What many entrepreneurs don’t know is that because that initial investment is already taxed money, the government has no right to tax that investment into your company. So for the first year(s) in business, most entrepreneurs and business structures are able to take that amount as tax-free income.
So why is this important? Because after you start profiting in your business more than you’ve invested, you’ll have to start paying more in taxes — even if you don’t pay yourself. You have to pay taxes on your profit, unless you’re a C corporation, which has its own set of advantages and disadvantages.
2. You’re going to have to pay taxes on profit for any pass-through corporation.
All too often, I see clients draining their business account into their personal account solely because they want to see tangible rewards for their efforts after a successful year in business. As I said earlier, when you have success, you have to pay more taxes.
One thing most beginning entrepreneurs get shocked by is the fact that they have to pay taxes on their business profit even if they keep it within their business bank account. Once your business has some level of success, it would be ignorant to believe you’re not going to fall on hard times. Every business has times of feast and famine, and being ready for those times of famine is what has kept my business and my clients’ businesses afloat during times of famine.
The good thing about paying taxes on your business profits is you’re able to count that as part of your basis, and if you take money out of the business on a particularly good year, you’re able to take anything that tax has already been paid on out without being taxed again.
Quickly, let’s define what a passthrough entity is; a sole proprietor, single-person LLC, multi-person LLC and S corporation are all pass-through business entities, which means the tax liability is passed on to the owner or owners of the company, whereas a C-corp takes on the tax liability on its own. The downside to a C-corp is you’re also taxed on any salary you pay yourself, so the money is essentially taxed twice. As a disclaimer, different entities work well for different business structures and partnerships. Always consult a financial and tax professional before making any decisions about your business structure or tax strategy.
3. There are benefits to being a spender and a saver, and making an informed decision can help.

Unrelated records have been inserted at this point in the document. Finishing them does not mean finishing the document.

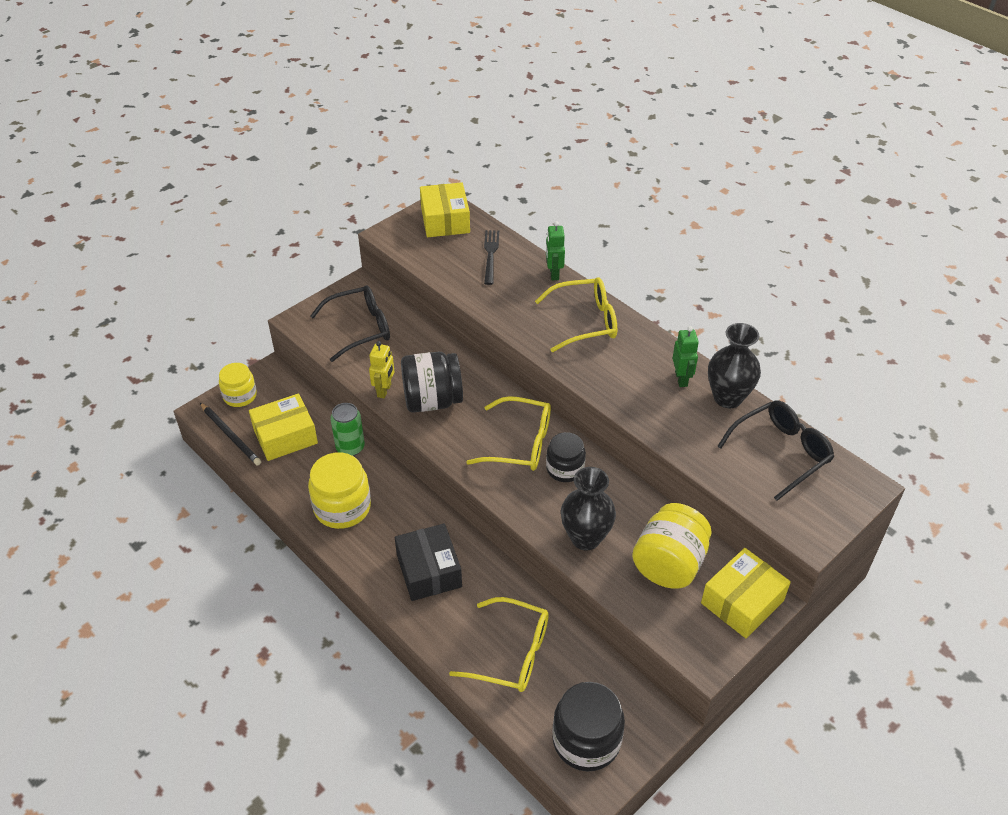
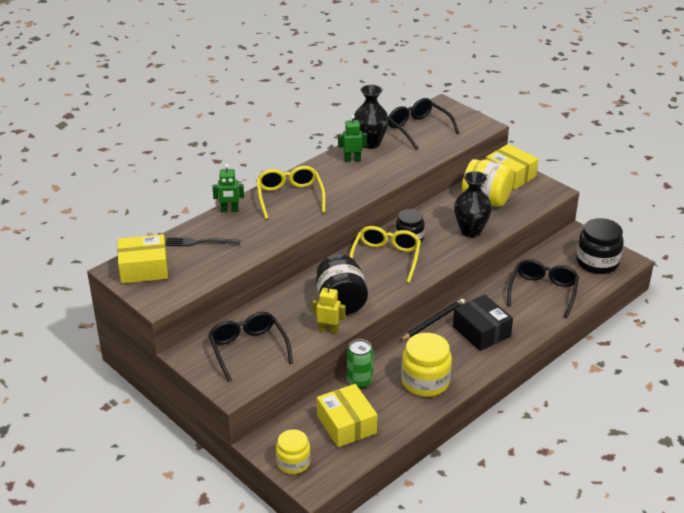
camera: 90 degrees left, 10 degrees down
black pencil [200,403,261,465] -> black pencil moved to [400,299,465,341]
black box [395,523,462,601] -> black box turned 75 degrees clockwise [453,295,513,351]
yellow glasses [449,597,549,692] -> black glasses [507,259,579,318]

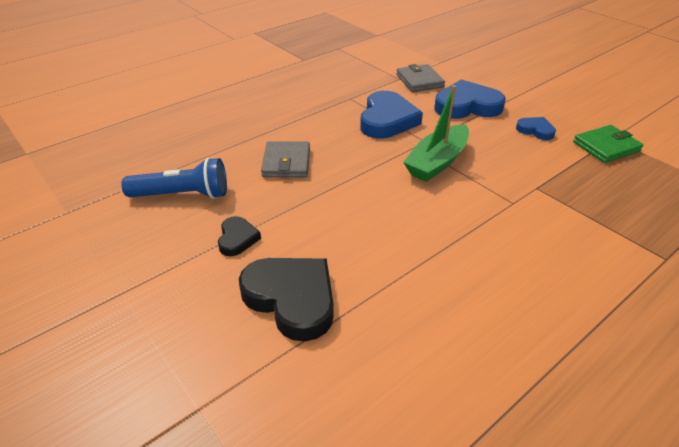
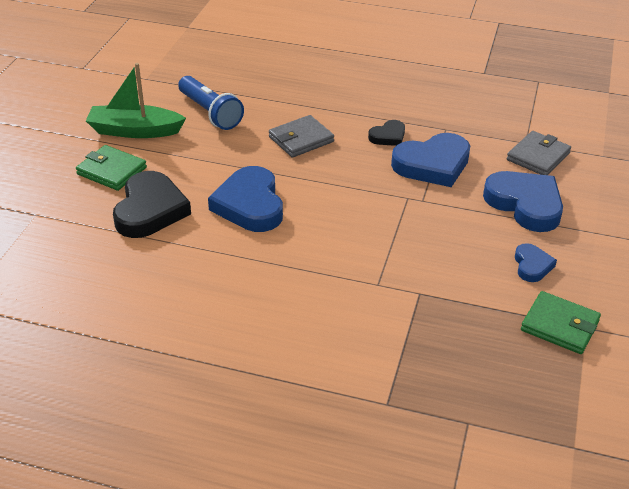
camera: 55 degrees right, 0 degrees up
black heart [218,216,261,256] -> black heart moved to [368,120,405,146]
green boat [403,85,469,182] -> green boat moved to [86,63,186,138]
none -> green wallet [76,145,147,191]
none -> blue heart [208,166,283,232]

There are benefits to spending a lot of money within your business. There are a number of write-offs that can be paid for in part or in full that are tax-deductible. The standard Instagram-worthy life can be yours if your business is making a decent amount of money and you don’t want to pay a lot in taxes. While that lifestyle is not only culturally admissible but lusted after, it can come at a price because of tax avoidance.
When you pay for most of those luxuries through your business, you’re able to avoid taking larger paychecks into your personal account and avoid paying taxes on those paychecks or the potential profits in your business because the profit and loss statement shows a large number of expenses. It sounds great in theory but can come at a price. When you’re not saving money, whether it’s in your personal or business account, and you’re not investing in income-producing assets, you’re committing yourself to liabilities, and sometimes, those are long-term commitments.
If and when you fall on hard times, you need to be prepared to pay for those liabilities. When you’re saving money in business, or personally, you’re going to have to pay more in taxes and live a less glamorous life, but you’ll be prepared for hard times and be able to withstand large setbacks, like for instance the effects of lockdowns and the pandemic.
In the end, with success come taxes, but when you’re prepared, you can be proud of your ability to provide for yourself and others. You can be proud to pay those taxes, and you can rest well knowing you’re building a better future for yourself and those you love.